■ **RECORD SET**:

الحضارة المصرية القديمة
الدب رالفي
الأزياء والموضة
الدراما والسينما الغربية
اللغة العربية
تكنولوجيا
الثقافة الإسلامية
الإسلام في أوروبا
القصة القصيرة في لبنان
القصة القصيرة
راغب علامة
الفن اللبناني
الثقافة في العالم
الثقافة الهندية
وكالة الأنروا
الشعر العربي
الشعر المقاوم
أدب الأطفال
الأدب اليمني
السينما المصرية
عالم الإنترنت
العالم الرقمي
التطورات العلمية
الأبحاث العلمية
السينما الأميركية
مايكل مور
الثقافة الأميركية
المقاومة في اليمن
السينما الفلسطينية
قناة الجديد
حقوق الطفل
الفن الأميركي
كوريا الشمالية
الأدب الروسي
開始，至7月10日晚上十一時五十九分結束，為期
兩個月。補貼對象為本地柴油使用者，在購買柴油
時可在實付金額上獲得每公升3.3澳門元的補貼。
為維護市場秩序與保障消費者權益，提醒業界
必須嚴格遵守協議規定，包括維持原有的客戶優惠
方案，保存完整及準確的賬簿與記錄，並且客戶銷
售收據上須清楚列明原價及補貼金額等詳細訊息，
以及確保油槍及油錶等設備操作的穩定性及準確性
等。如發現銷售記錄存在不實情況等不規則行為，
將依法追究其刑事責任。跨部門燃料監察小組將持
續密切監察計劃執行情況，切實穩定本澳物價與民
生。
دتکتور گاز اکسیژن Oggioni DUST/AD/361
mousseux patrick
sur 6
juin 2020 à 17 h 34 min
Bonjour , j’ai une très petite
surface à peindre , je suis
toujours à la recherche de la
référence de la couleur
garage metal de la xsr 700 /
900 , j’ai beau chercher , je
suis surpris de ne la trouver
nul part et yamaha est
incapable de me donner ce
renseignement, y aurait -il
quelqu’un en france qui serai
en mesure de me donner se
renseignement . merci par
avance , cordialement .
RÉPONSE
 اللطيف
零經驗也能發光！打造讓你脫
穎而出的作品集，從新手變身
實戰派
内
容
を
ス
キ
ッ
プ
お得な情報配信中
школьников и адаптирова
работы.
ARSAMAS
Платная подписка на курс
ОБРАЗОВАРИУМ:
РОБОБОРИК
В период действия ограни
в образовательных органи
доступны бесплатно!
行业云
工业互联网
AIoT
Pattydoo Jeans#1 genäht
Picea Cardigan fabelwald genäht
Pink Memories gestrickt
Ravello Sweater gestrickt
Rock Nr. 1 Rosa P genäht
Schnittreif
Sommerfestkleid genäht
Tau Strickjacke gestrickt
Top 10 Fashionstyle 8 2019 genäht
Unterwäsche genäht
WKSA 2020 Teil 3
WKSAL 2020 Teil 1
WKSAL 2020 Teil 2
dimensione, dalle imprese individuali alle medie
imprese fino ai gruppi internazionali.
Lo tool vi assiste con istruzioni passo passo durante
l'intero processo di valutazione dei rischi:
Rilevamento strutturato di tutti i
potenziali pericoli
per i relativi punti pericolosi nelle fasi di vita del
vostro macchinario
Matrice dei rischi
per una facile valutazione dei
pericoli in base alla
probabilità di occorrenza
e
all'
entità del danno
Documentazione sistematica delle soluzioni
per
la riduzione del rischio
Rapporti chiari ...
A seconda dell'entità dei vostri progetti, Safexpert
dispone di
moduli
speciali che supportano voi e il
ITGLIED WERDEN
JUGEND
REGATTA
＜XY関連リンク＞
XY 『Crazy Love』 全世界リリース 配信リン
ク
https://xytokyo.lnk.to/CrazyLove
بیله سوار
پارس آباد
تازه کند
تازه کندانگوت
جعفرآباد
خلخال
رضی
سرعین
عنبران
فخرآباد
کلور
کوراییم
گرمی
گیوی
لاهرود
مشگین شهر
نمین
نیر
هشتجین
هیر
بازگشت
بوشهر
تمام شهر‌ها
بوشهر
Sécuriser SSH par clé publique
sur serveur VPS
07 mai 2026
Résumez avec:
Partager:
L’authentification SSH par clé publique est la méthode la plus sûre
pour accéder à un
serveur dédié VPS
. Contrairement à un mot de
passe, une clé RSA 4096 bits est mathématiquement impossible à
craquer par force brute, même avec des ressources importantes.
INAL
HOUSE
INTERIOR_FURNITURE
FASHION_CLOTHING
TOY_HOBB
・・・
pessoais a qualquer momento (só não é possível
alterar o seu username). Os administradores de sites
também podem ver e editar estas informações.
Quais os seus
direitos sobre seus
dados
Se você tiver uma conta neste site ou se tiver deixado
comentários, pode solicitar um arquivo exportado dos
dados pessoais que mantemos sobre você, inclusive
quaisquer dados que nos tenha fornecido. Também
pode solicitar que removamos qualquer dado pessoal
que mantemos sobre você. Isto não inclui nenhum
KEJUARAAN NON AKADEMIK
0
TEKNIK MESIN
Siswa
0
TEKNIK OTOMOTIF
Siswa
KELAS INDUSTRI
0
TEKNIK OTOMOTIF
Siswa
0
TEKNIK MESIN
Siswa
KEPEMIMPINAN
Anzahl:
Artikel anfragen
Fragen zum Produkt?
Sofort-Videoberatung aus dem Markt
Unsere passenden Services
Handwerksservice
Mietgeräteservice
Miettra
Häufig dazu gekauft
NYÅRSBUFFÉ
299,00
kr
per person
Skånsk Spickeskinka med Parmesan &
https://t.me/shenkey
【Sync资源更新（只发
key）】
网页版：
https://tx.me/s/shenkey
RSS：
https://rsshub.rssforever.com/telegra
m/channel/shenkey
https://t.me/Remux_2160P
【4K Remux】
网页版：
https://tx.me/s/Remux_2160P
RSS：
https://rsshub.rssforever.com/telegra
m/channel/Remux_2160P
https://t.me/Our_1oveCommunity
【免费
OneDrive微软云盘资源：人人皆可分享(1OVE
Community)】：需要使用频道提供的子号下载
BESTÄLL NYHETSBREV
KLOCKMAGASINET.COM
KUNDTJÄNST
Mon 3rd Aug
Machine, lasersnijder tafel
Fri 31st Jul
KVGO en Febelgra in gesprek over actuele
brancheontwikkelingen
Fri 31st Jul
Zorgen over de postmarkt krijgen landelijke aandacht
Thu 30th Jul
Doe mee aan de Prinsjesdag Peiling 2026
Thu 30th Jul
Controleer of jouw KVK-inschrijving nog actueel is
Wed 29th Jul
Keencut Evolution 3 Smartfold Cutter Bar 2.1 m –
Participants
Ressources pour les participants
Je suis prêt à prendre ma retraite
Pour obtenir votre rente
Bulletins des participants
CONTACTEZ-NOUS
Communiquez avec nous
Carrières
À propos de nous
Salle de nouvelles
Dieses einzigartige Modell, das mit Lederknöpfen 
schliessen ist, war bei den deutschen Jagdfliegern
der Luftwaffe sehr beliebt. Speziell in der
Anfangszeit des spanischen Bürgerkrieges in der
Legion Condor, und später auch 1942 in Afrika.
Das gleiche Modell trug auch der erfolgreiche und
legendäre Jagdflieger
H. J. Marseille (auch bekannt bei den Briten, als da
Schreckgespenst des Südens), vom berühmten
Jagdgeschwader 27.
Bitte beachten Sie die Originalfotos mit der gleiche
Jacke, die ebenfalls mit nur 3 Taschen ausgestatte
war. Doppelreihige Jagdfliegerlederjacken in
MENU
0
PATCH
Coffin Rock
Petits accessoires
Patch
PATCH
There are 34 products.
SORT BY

■ **PROBLEM TO WORK ON**:
From the material above, set down exactly the lines starting at the one with "Wed 29th Jul" and ending at the one with "Anfangszeit des spanischen", end lines included.

■ **SOLUTION TO THIS TASK**:
Wed 29th Jul
Keencut Evolution 3 Smartfold Cutter Bar 2.1 m –
Participants
Ressources pour les participants
Je suis prêt à prendre ma retraite
Pour obtenir votre rente
Bulletins des participants
CONTACTEZ-NOUS
Communiquez avec nous
Carrières
À propos de nous
Salle de nouvelles
Dieses einzigartige Modell, das mit Lederknöpfen 
schliessen ist, war bei den deutschen Jagdfliegern
der Luftwaffe sehr beliebt. Speziell in der
Anfangszeit des spanischen Bürgerkrieges in der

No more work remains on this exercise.